Monday, 26 July 2010

John Dickson's, Jesus A Short Life


BOOK REVIEW :  Jesus : A Short Life, by John Dickson. 2008. A Lion Book, imprint of Lion Hudson, Wilkinson House, Jordan Hill Road, Oxford UK

Reviewed by Joan Durdin.

In recent years several popular books have made extravagant claims about the life of Jesus – often within the text of an otherwise ‘secular’ story. An example is The Da Vinci Code by novelist Dan Brown. It was widely read and made into a blockbuster film. John Dickson is critical of any books, whether by novelists, theologians or skeptics, presenting aspects of the life of Jesus that cannot stand the test of historical method.
 
Dickson is an Honorary Associate in the Department of Ancient History, Macquarie University, Sydney. He claims that his book is not primarily a work of scholarship. He intended it to be an accessible and reliable re-presentation of what the leading historical experts say about Jesus. He has chosen to explore only what historical method can discover, and what the majority of scholars accept as probable. His sources are the gospels, parts of the epistles, and the writings of accepted historians in the years between 50 and 100 AD.

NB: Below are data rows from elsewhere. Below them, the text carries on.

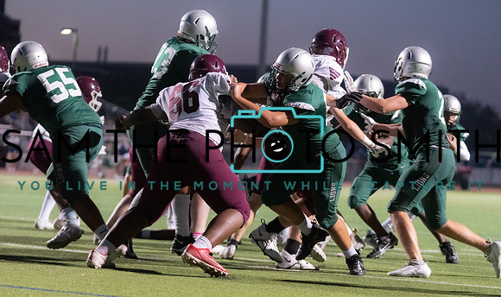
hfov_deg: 14.3
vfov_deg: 8.5
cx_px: 235
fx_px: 1997
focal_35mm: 148
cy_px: 206
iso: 6400
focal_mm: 116
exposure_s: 1/800
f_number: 2.8
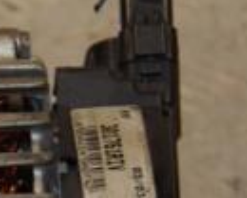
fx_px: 2763
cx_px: -158
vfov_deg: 4.1
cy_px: 373
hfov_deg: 5.1
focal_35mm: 378
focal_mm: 58
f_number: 5
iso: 800
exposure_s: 1/200
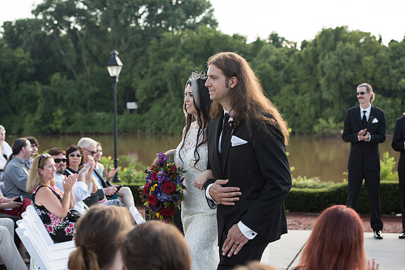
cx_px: 202
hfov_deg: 27.8
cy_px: 135
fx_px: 819
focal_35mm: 73
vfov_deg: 18.7
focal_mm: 70
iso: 125
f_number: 4
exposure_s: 1/200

The chapters begin with ‘Vital Statistics’: When and where was Jesus born? Where did he grow up? And what do we know of his family and trade? What do we know of his ministry, his teaching, his last days? The content of chapters are indicated in their headings – ‘Mentor and competitors’; ‘Kingdom of Judgement and Love’ (the subject of one of Warren’s recent sermons); ‘Strange Circle of Friends’; Miracles, History and the Kingdom’; ‘Contra Jerusalem’; ‘Last Supper’; ‘Crucifixion’ and ‘Resurrection’.

I found this book easy to read. The author avoids academic language, and occasionally lightens the content with contemporary allusions. For example, ‘the historical Jesus proclaimed God’s coming judgement in a way that would give any modern fire and brimstone preacher a run for his money’ (p, 59) . On the question of the financial cost of Jesus’ three-year ministry in Palestine, he noted that some of the women among Jesus’ followers supported him out of their own means (Luke 8: 1-3), ‘not like modern missionary supporters who send money, by electronic transfer, from the comfort of their homes!’ (p 75)

Here and there throughout the text important points are highlighted in the margin, providing a summary of the content of each chapter. There are also copious illustrations in colour, which draw our attention to some of the sources which the author used, some of the works of art which add to our appreciation of the words of the gospels, and scenes in and near the modern Jerusalem which reveal details of its antiquity.

As one who enjoys reading both history and biography, I found Dickson’s book a lucid, engaging account of the life of Jesus, an account which confirms my Christian belief. I think that it could be used to advantage as the subject of group discussion. Participants could share their own questions and comments, and hopefully advance their own grasp of the essentials of Christian belief that come from a study of the life of Jesus.